Letter to the Editor of The Australian Financial Review

1 December 2011

In response to an article published in The Australian Financial Review today the Chief Executive Officer of the AOFM has sent the following letter to the Editor of The Australian Financial Review:

Your article “Labor dodges blowout in debt ceiling” looks like an attempt to sensationalise standard operating procedure at the AOFM. While not warranting merit, it does warrant a response given that it contains errors, is misleading and is offensive and irresponsible in its inference.

The AOFM makes operational decisions about issuance programs independently of Government; a long standing practice. Therefore, there is not, nor has there been, any direction or attempted influence from Government over AOFM operational decisions.
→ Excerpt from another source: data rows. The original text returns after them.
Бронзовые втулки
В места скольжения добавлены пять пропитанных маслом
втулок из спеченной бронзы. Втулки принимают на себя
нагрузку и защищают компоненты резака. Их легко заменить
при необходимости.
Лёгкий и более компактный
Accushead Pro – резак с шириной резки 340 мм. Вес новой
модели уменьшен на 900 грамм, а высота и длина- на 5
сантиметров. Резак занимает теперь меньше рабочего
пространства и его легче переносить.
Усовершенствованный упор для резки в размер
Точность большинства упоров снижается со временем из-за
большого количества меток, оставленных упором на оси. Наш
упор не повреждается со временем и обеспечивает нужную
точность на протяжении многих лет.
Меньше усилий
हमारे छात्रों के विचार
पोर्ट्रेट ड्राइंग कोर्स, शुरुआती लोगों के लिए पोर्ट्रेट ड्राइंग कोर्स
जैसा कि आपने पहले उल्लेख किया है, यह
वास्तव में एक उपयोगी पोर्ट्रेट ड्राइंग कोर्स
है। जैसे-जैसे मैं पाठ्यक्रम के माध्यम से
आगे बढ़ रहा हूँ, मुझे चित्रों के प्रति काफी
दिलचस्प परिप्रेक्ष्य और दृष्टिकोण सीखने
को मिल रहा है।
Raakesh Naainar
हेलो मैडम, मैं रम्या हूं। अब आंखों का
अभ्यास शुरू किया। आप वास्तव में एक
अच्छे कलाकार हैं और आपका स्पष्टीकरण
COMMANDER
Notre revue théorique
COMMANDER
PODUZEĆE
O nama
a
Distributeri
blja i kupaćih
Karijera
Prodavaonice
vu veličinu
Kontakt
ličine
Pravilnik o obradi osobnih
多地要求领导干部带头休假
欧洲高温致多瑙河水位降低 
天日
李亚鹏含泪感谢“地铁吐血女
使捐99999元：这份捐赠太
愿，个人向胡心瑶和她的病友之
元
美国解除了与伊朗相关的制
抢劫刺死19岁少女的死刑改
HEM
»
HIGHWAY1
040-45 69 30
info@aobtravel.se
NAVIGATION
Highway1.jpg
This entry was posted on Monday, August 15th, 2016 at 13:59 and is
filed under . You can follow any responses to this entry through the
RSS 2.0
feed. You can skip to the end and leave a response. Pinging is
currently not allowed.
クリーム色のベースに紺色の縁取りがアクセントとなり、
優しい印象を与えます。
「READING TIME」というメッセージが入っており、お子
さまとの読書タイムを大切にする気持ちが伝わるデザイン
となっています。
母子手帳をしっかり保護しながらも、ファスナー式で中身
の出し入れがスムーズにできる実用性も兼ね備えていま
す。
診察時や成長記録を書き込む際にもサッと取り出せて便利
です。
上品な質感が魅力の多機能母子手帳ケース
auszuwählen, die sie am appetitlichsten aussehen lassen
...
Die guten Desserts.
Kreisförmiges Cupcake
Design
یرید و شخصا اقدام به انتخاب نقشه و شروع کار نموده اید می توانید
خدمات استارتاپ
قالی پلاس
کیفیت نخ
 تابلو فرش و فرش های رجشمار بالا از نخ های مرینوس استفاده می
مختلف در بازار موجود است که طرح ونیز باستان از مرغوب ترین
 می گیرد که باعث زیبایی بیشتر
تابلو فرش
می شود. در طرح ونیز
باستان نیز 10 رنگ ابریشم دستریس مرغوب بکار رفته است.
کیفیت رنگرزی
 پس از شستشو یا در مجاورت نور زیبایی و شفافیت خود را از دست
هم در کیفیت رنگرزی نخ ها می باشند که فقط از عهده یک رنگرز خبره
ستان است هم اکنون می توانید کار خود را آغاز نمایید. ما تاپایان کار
Furthermore, we more than anyone understand the importance to financial markets of transparency and consistency in the way the AOFM operates. The implication that somehow we have been opportunistic in developing our long term bond program is simply not based in fact. Our website demonstrates a history of advance notice to markets as to our intentions. The website also gives a detailed history of our pattern of issuance. While longer bonds may enjoy a greater increase in price than do shorter bonds for a given fall in interest rates, the AOFM sets its issuance with regards to objectives such as building liquidity, meeting market demand and balancing the cost of issuance with variability in interest costs.

The claim that the AOFM is attempting to circumvent the legislated debt cap by targeting particular parts of the yield curve is also not based in fact and is quite frankly absurd. International conditions, together with Australia’s strong credit status, combine to offer strong demand and low yields on government bonds. When a new bond line is opened, we set the coupon at close to par based on prevailing rates and in fact we recently launched a new long bond line at a discount – not a premium. As all yields have now fallen due to market outcomes below their coupon rates, no bond currently trades at a discount to its face value. Therefore, issuance at a premium occurs by implication – not by objective.

The AOFM has always been open in the conduct of its operations. We have also been freely available to clarify technical issues and advise of the facts when requested of us. It is a pity that wasn’t considered prior to the article in question going to print.